I'm sorry. When I think of healthy and inspiring body parts, arms are not at the top of the list. Not to be a nitpicker here, but that particular person has the largest backside of any first lady since... Nope - not going to pre-judge that. I'll do some research and you decide. To be fair, I will try to limit the pictures to when they were in office. Ok, here's a reasonable picture of Michelle:

Now Laura Bush:


Barbara Bush:

(sigh! Guess we can stop there - but i'd like to see what Michelle looks like at that age...). Before that, First Ladies were twigs by comparison - Nancy Reagan, Rosalynn Cater, etc. You'd have to go back to the 1950's and Mamie Eisenhower to get a contender.

Ok - where was I? Oh yeah - 8 healthy habits.

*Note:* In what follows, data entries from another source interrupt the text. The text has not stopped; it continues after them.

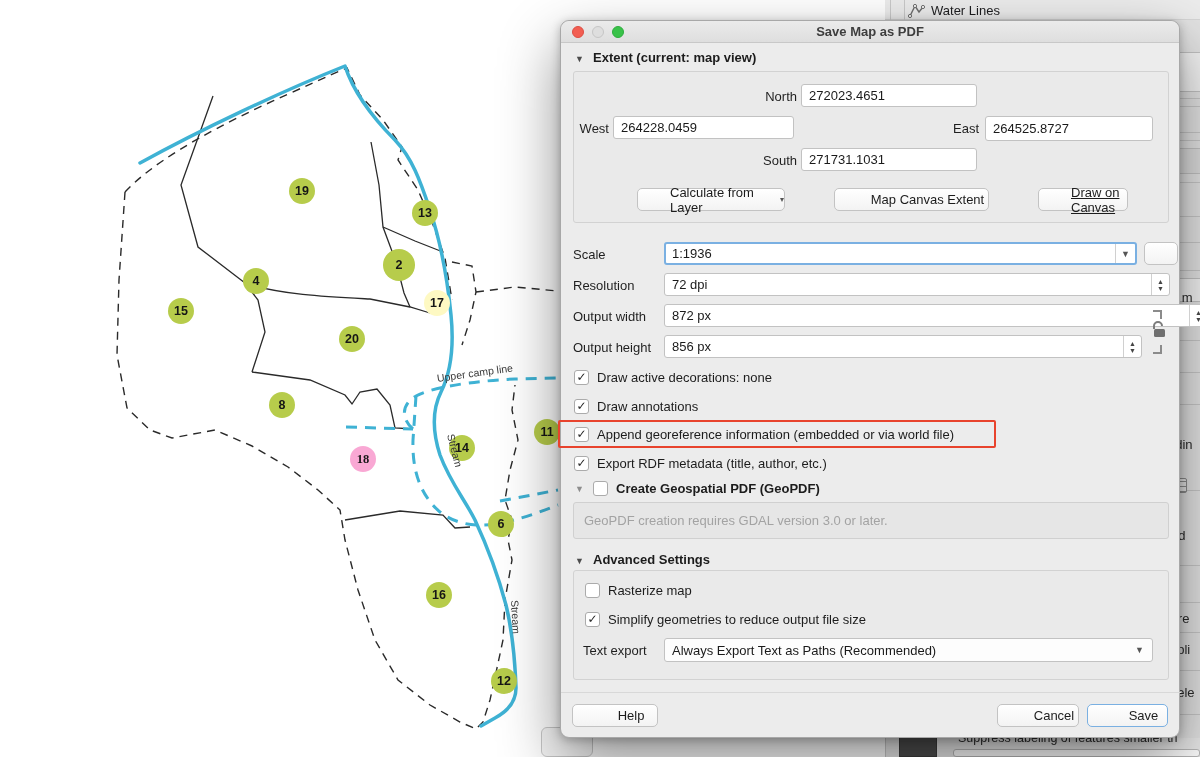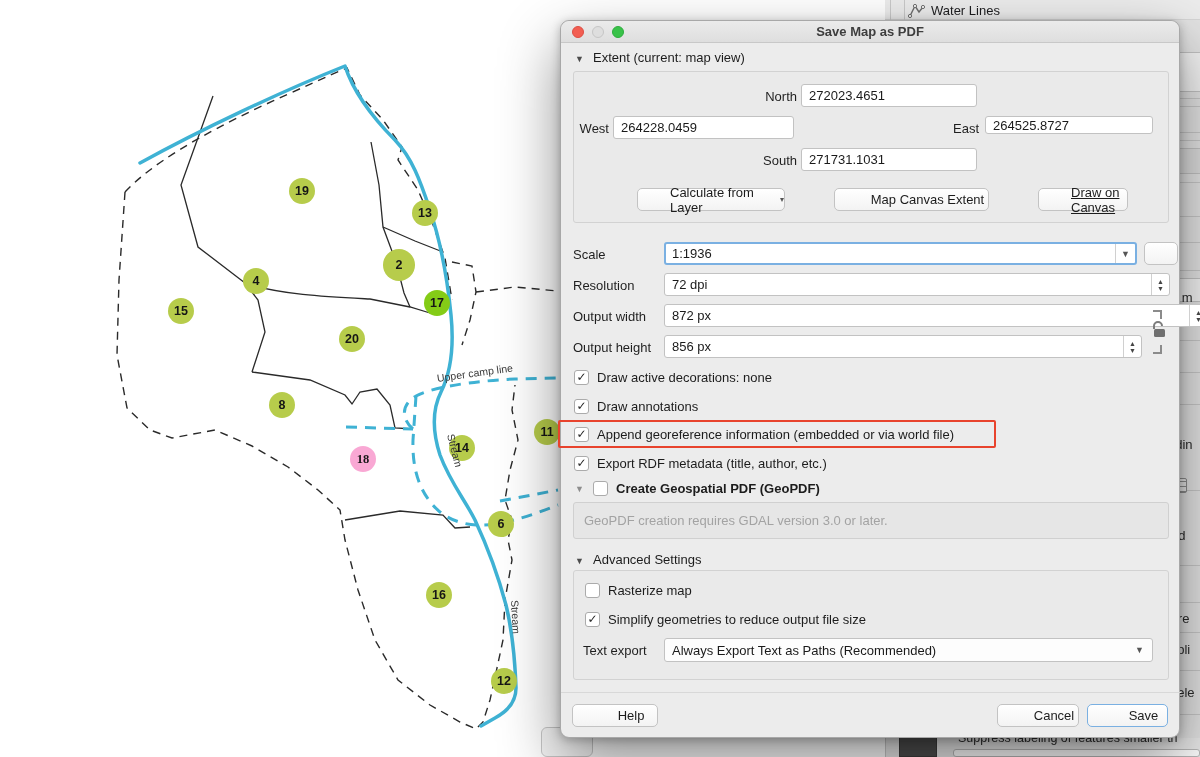--- a/index.html
+++ b/index.html
@@ -30,21 +30,21 @@
   .dialog{position:absolute;left:560px;top:20px;width:620px;height:718px;background:#ececec;border:1px solid #a8a8a8;
           border-radius:9px;box-shadow:0 25px 60px rgba(0,0,0,.45),0 2px 10px rgba(0,0,0,.25);}
   .titlebar{position:absolute;left:0;top:0;width:100%;height:22px;background:linear-gradient(#ebebeb,#dedede);
             border-bottom:1px solid #c8c8c8;border-radius:9px 9px 0 0;}
   .title{position:absolute;width:100%;text-align:center;top:3px;font-size:13px;font-weight:600;color:#3e3e3e;}
   .tl{position:absolute;top:5px;width:12px;height:12px;border-radius:50%;}
   .tl.red{left:11px;background:#f25e52;border:1px solid #dd4e43;}
   .tl.gray{left:31px;background:#dedede;border:1px solid #c6c6c6;}
   .tl.green{left:51px;background:#39c249;border:1px solid #2ead3e;}
 
-  .sec-header{position:absolute;font-size:13px;font-weight:400;color:#1c1c1c;}
+  .sec-header{position:absolute;font-size:13px;font-weight:700;color:#1c1c1c;}
   .tri{position:absolute;font-size:9px;color:#4c4c4c;}
   .tri.light{color:#8d8d8d;}
   .groupbox{position:absolute;background:#eaeaea;border:1px solid #d2d2d2;border-radius:3px;}
 
   .lbl{position:absolute;font-size:13px;color:#1f1f1f;white-space:nowrap;}
   .lbl.r{text-align:right;}
   .field{position:absolute;background:#fff;border:1px solid #c2c2c2;border-radius:3px;font-size:13px;color:#1a1a1a;
          display:flex;align-items:center;padding:0 7px;}
   .field.focus{border:2px solid #7ab0e2;padding:0 6px;}
   .combo-arrow{position:absolute;right:0;top:0;bottom:0;width:20px;border-left:1px solid #d0d0d0;display:flex;
@@ -112,21 +112,21 @@
         <path d="M500,501 L558,490"></path>
       </g>
     </svg>
     
     <div>
         <div class="marker" style="left: 289px; top: 178px; width: 26px; height: 26px; background: rgb(183, 204, 75);">19</div>
         <div class="marker" style="left: 412px; top: 200px; width: 26px; height: 26px; background: rgb(183, 204, 75);">13</div>
         <div class="marker" style="left: 383px; top: 249px; width: 32px; height: 32px; background: rgb(183, 204, 75);">2</div>
         <div class="marker" style="left: 243px; top: 268px; width: 26px; height: 26px; background: rgb(183, 204, 75);">4</div>
         <div class="marker" style="left: 168px; top: 298px; width: 26px; height: 26px; background: rgb(183, 204, 75);">15</div>
-        <div class="marker" style="left: 424px; top: 290px; width: 26px; height: 26px; background: #84cc16;">17</div>
+        <div class="marker" style="left: 424px; top: 290px; width: 26px; height: 26px; background: #fef9c3;">17</div>
         <div class="marker" style="left: 339px; top: 326px; width: 26px; height: 26px; background: rgb(183, 204, 75);">20</div>
         <div class="marker" style="left: 269px; top: 392px; width: 26px; height: 26px; background: rgb(183, 204, 75);">8</div>
         <div class="marker" style="left: 350px; top: 446px; width: 26px; height: 26px; background: #f9a8d4; font-family: Liberation Serif, serif;">18</div>
         <div class="marker" style="left: 449px; top: 435px; width: 26px; height: 26px; background: rgb(183, 204, 75);">14</div>
         <div class="marker" style="left: 534px; top: 419px; width: 26px; height: 26px; background: rgb(183, 204, 75);">11</div>
         <div class="marker" style="left: 488px; top: 511px; width: 26px; height: 26px; background: rgb(183, 204, 75);">6</div>
         <div class="marker" style="left: 426px; top: 582px; width: 26px; height: 26px; background: rgb(183, 204, 75);">16</div>
         <div class="marker" style="left: 491px; top: 668px; width: 26px; height: 26px; background: rgb(183, 204, 75);">12</div>
       </div>
     <div>
@@ -199,21 +199,21 @@
     <span class="tri" style="left:14px;top:33px;">▼</span>
     <div class="sec-header" style="left:32px;top:29px;">Extent (current: map view)</div>
     <div class="groupbox" style="left:12px;top:50px;width:596px;height:152px;"></div>
 
     <div class="lbl r" style="left:156px;top:68px;width:80px;">North</div>
     <div class="field" style="left:240px;top:63px;width:176px;height:23px;">272023.4651</div>
 
     <div class="lbl r" style="left:14px;top:100px;width:34px;">West</div>
     <div class="field" style="left:52px;top:95px;width:181px;height:23px;">264228.0459</div>
     <div class="lbl r" style="left:386px;top:100px;width:32px;">East</div>
-    <div class="field" style="left:424px;top:95px;width:168px;height:18px;">264525.8727</div>
+    <div class="field" style="left:424px;top:95px;width:168px;height:25px;">264525.8727</div>
 
     <div class="lbl r" style="left:156px;top:132px;width:80px;">South</div>
     <div class="field" style="left:240px;top:127px;width:176px;height:23px;">271731.1031</div>
 
     <div class="btn" style="left:76px;top:167px;width:148px;height:23px;">
       <span>Calculate from Layer</span>
       <span class="dd">▾</span>
     </div>
     <div class="btn" style="left:273px;top:167px;width:155px;height:23px;text-align:right;">
       <span>Map Canvas Extent</span>

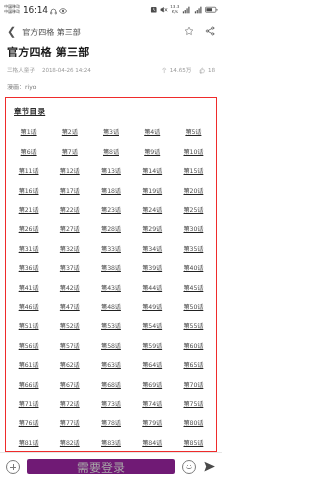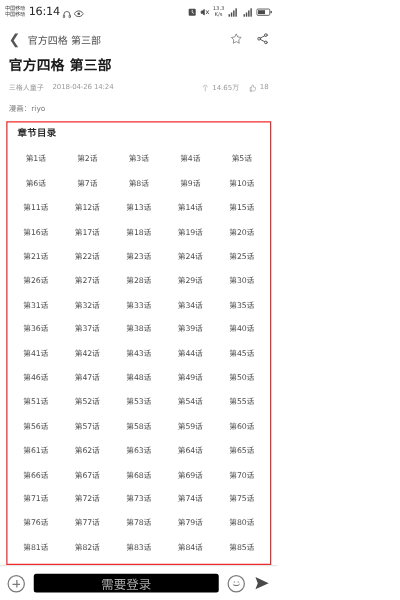--- a/index.html
+++ b/index.html
@@ -154,23 +154,24 @@
 
   
   .chapter-wrap {
     padding: 6px 5px 0 5px;
     flex: 1 1 auto;
     min-height: 0;
   }
   .chapter-box {
     border: 1.5px solid #ef2b2b;
     height: 100%;
-    padding: 1px 2px 3px 2px;
+    padding: 6px 2px 3px 2px;
     background: #ffffff;
     overflow: hidden;
+    text-decoration: underline;
   }
   .chapter-heading {
     font-size: 7.5px;
     font-weight: bold;
     color: #2b2b2b;
     padding: 1px 0 0 6px;
     letter-spacing: 0.3px;
   }
   .chapter-grid {
     margin-top: 6px;
@@ -214,26 +215,26 @@
     content: "";
     position: absolute;
     background: #7a7a7a;
   }
   .bb-plus::before { left: 3px; right: 3px; top: 6px; height: 1px; }
   .bb-plus::after { top: 3px; bottom: 3px; left: 6px; width: 1px; }
 
   .bb-input {
     flex: 1 1 auto;
     height: 15px;
-    background: #000000;
+    background: #701a75;
     border-radius: 2px;
     display: flex;
     align-items: center;
     justify-content: center;
-    font-size: 10px;
+    font-size: 12px;
     color: #a8a8a8;
     cursor: text;
   }
   .bb-emoji {
     width: 14px;
     height: 14px;
     border: 1px solid #7a7a7a;
     border-radius: 50%;
     position: relative;
     flex: 0 0 14px;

Habit number two was "Find a way to enjoy exercise". I can wholeheartedly agree with this one, but I would modify the object(?) a bit to say "Find ways to enjoy exercise". For me selecting a variety of stuff that turns out to be exercise is the key to getting off the computational devices and out to sweat.

Number three is "Don't compare your body to other people's bodies". WHOOPS! Guess I just violated that one - though technically I was comparing other peoples bodies to other peoples bodies. Anyway, this is the kind of non-competitive BS that results in every kid getting trophies at the end of the sports season. Of course you have to compare, otherwise you don't know if you are making progress. Who do I compare myself to? Being mostly narcissistic, I compare myself to myself. When I start to look like I have the thin & fit body I had when I was in my mid 20's, then I'll know I am there. No - I don't really expect to achieve that - it's a goal.

Number four is "Get Sleep". Now that's just filler. Sleep is way down there on my list of things that make me healthy. However a lack of sleep is more a symptom of unhealthy habits than an end unto itself. Staying up all night drinking, eating the whole pig with potatoes, chain smoking - these things will cause you to loose sleep - not the other way around.

Number five is "Cheat". Humm - I thought number one was "Don't Diet" - how can you "cheat" if you don't diet? There is a glaring flaw of logic here. My point here is if you are not dieting, then you can't cheat - it's not in your mindset to just sit down and eat that plate of fries if you are feeling full from eating a handful of grapes. "Cheat" is just not really in your vocabulary if you are eating right.

Six is to "make fitness a priority". Humm - isn't this just restating rule number two (enjoy exercise)? If you really like doing something, you will do it. If you don't you won't. "Making it a Priority" is just a weak kneed weaselly way of putting off doing something you don't really like.

Seven is "Eat Breakfast". This I can agree to, though what you eat for breakfast matters. Frosted Flakes, while a very tasty breakfast, isn't really going to go very far in making you fit. Given the rather stupid and wrong denigration of the egg, I suspect too many people are eating the wrong kind of stuff for breakfast.

The article ends with yet another platitude for number eight "Get support". Here's a clue - if you are staring down a Twinky or standing at an open refrigerator at 2am and all you can think about is that Eskimo Pie sitting there, no amount of 'support' in the world is going to help you. If on the other hand you rely on your own backbone, change your eating habits, go to bed sated by the right kind of food, you'll be sleeping at 2am and that Eskimo Pie will be in some former-President-to-be's fridge where it belongs.